**Aim of the task**:
Can you lay out the material below as a JSON list of strings, with one string per line, blank lines skipped, and the pictures left out?

**Data section**:
____

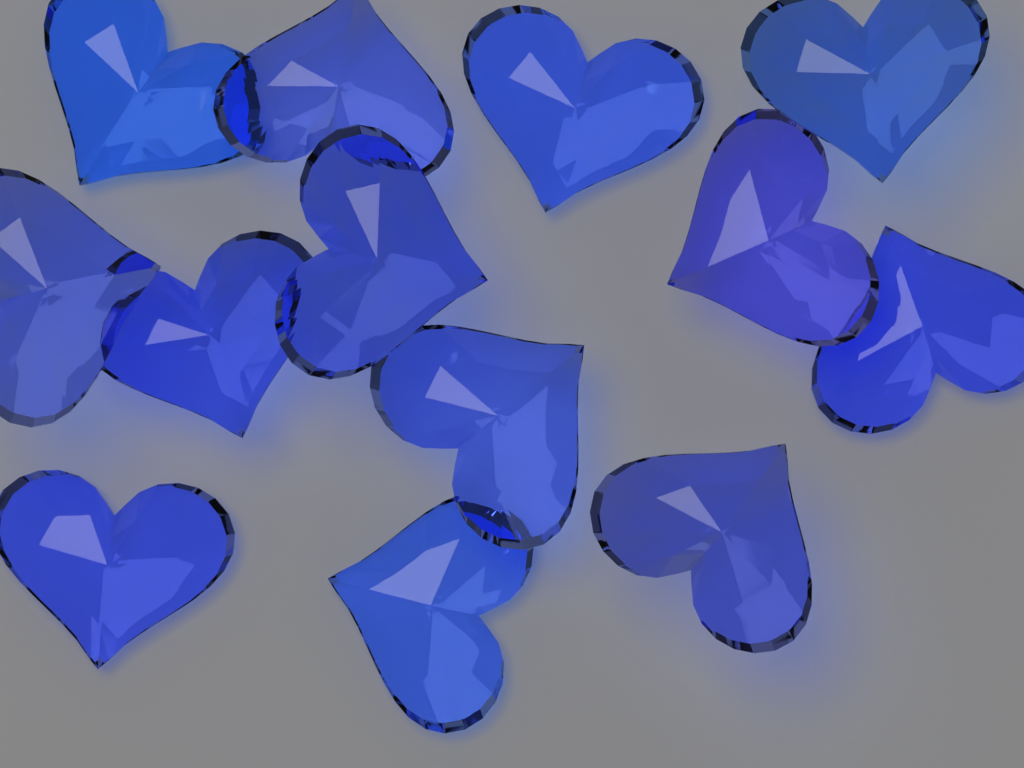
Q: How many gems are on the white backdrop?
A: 13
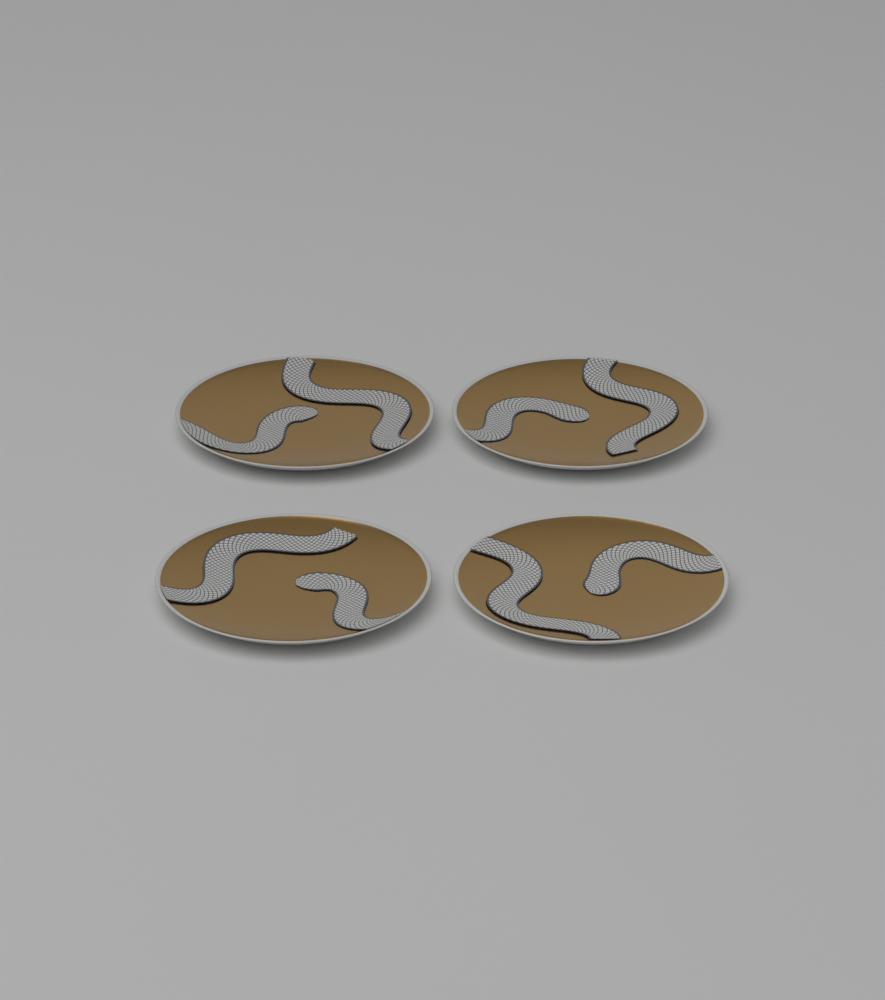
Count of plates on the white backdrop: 4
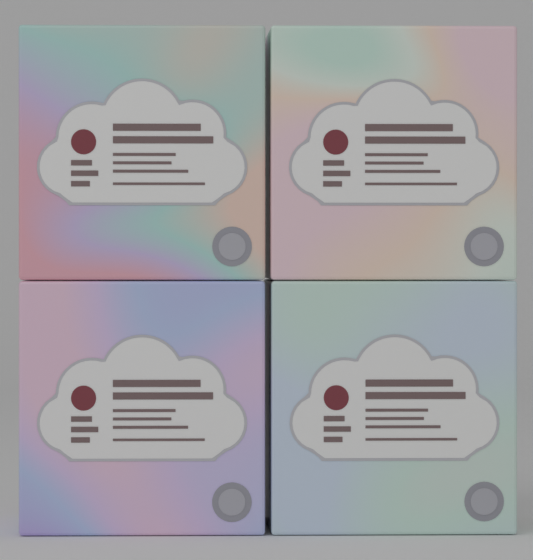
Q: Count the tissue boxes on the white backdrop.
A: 4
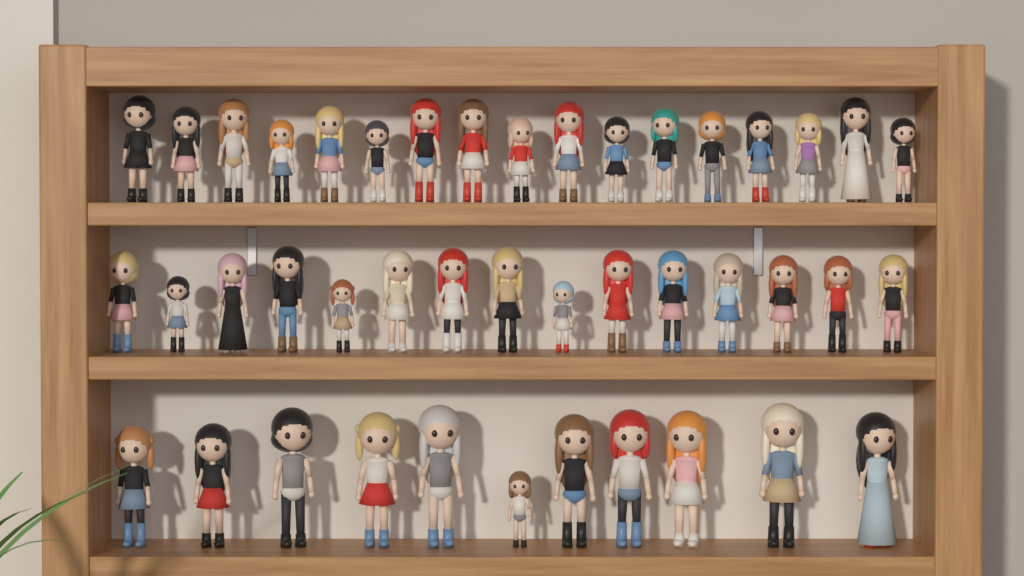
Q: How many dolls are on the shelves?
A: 43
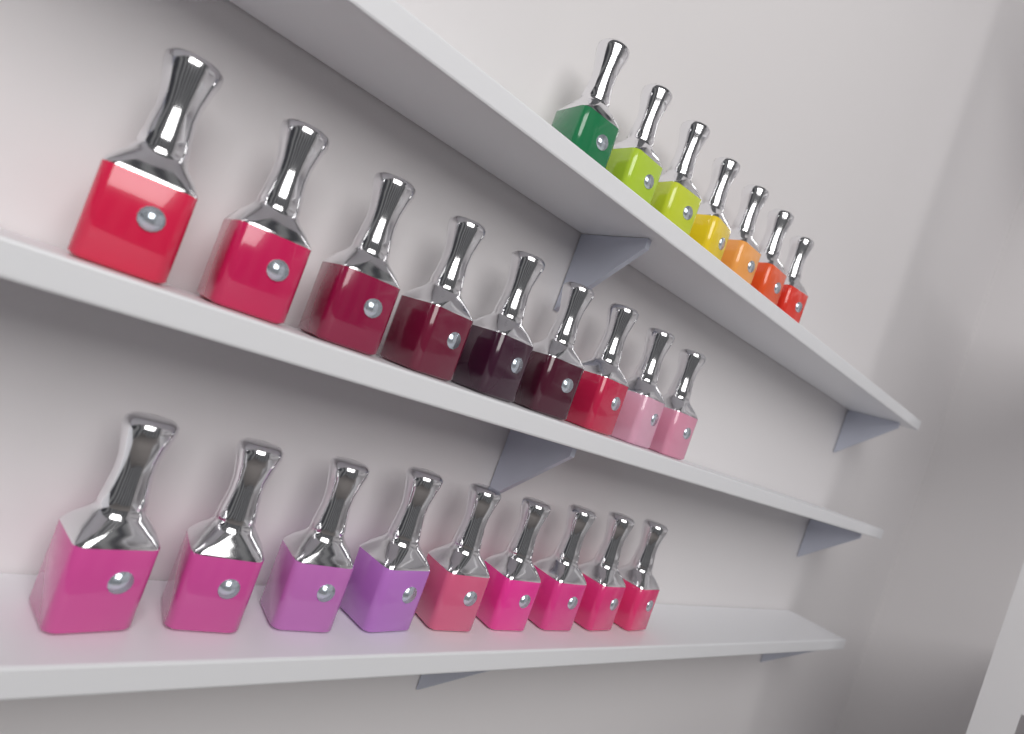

____

**Result of the task**:
[
  "Q: How many gems are on the white backdrop?",
  "A: 13",
  "Count of plates on the white backdrop: 4",
  "Q: Count the tissue boxes on the white backdrop.",
  "A: 4",
  "Q: How many dolls are on the shelves?",
  "A: 43"
]